Desafiando a criatividade

Objetivos Internos
• Estabelecer e manter infra-estrutura para vivência,
sociabilidade e criatividade.
• Constituir um sistema de mutualidade e
solidariedade.
• Fornecer e apoiar iniciativas libertárias com espaço,
tecnologia e conhecimento.
• Superar as relações de poder da família patriarcal.
• Buscar autosustentabilidade energética e econômica
por meios coletivos.
• Acolher visitantes apresentando outros referenciais
através da vivência na ZA.
• Servir de estímulo para o amplo desenvolvimento
social (político, cultural e econômico) e intelectual de
todos os envolvidos.

Objetivos Externos
• Auxiliar com tecnologia, esforços e conhecimento o
surgimento de novas Zonas Autônomas Libertárias.

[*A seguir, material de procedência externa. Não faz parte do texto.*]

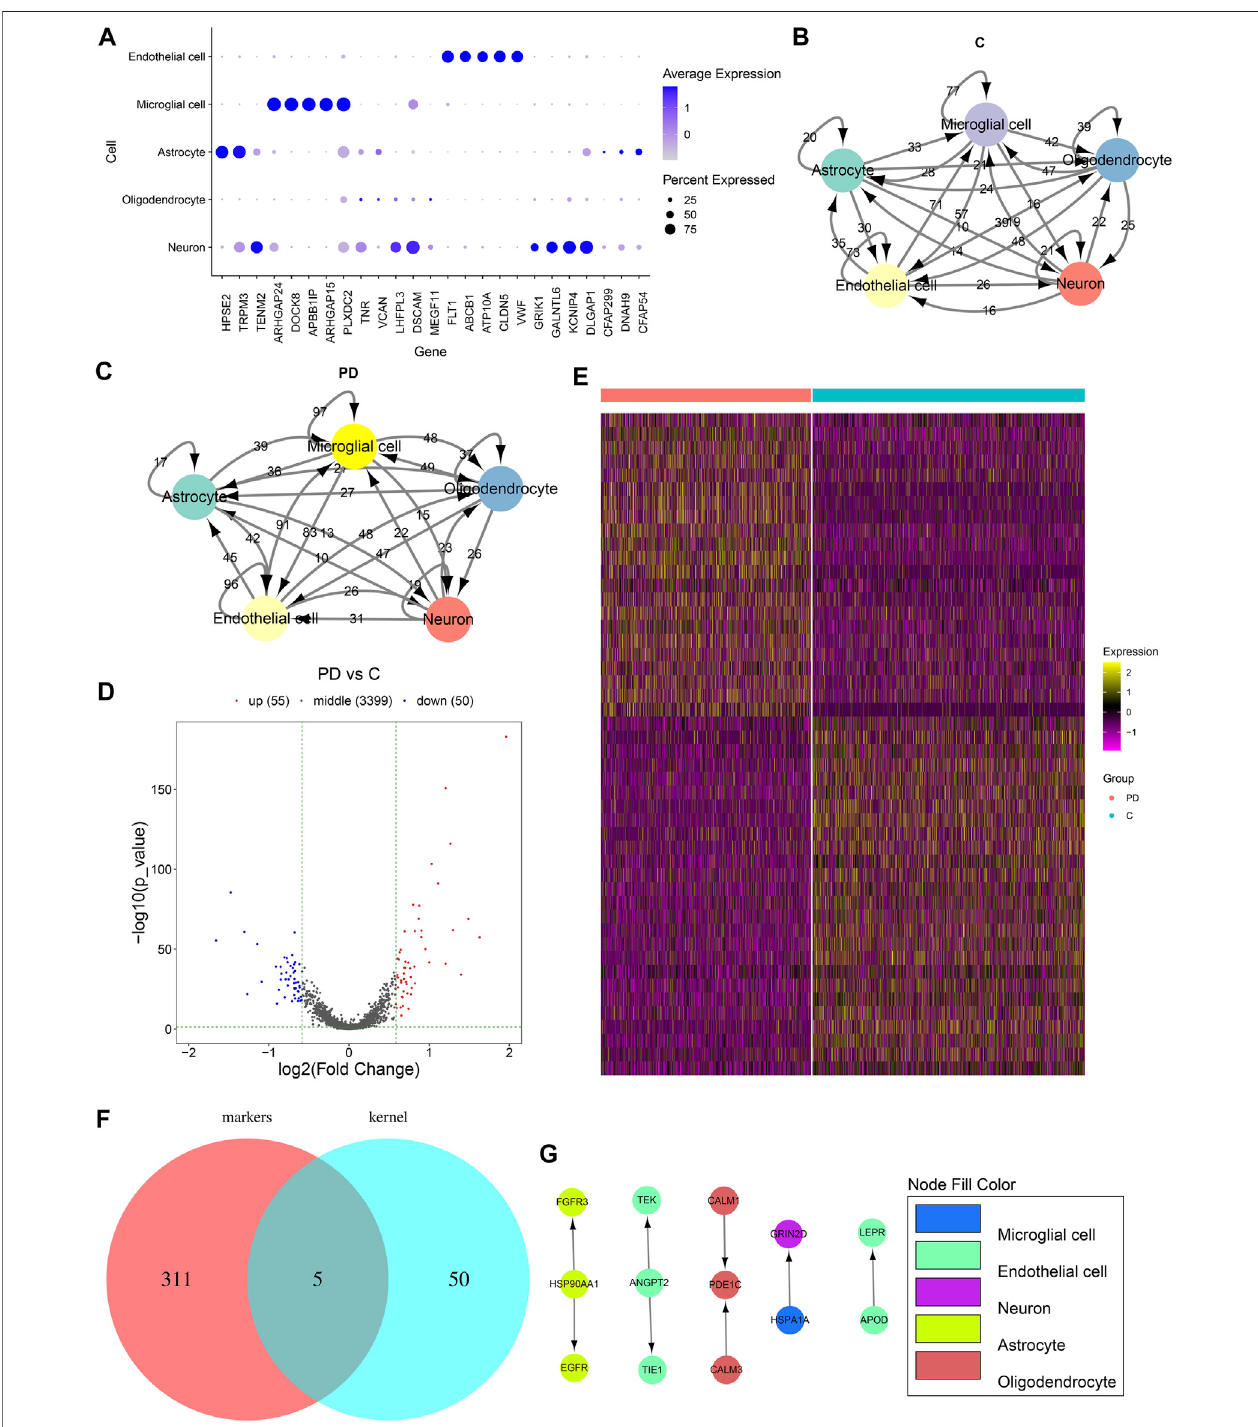
FIGURE 4 | Cell – cell communications across cell clusters. (A) Scatter diagram for the top fi ve marker genes of each cell cluster. The size of the dot indicates the percentageofthegene expression inacell. Thecolorofthedot indicates theexpression levelofthegenein thecell. Blueindicates high expression. (B) Ligand – receptor relationship networks of healthy samples. The arrow points to the recipient cell. The width of the line is proportional to the number of ligand – receptor gene relationships. (C) Ligand – receptor relationship networks of PD samples. The arrow points to the recipient cell. The width of the line is proportional to the number of ligand – receptor gene relationships. (D) Volcano plot and (E) Heat map for the DEGs between PD and healthy endothelial cells. (F) Venn diagram for the common genes between upregulated genes and all other marker genes in the cell – cell communication network. (G) Relationships between upregulated marker genes. The arrow direction points from the ligand to the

• Trocar idéias, visitas e bens com grupos indígenas,
quilombolas, camponeses, okupas e outras ZAs.
• Unir-se local e globalmente a outros projetos
fortalecendo relações com redes de resistência
global.
• Estimular através da subversão cotidiana a
ampliação da imaginação e da criatividade.
• Criar uma série de novos referenciais de
sociabilidade libertária influenciando e alimentando
imaginários.
• Não parar de agir até o momento em que não se
possa mais ver o asfalto das grandes cidades
encoberto por plantas, arbustos e raízes.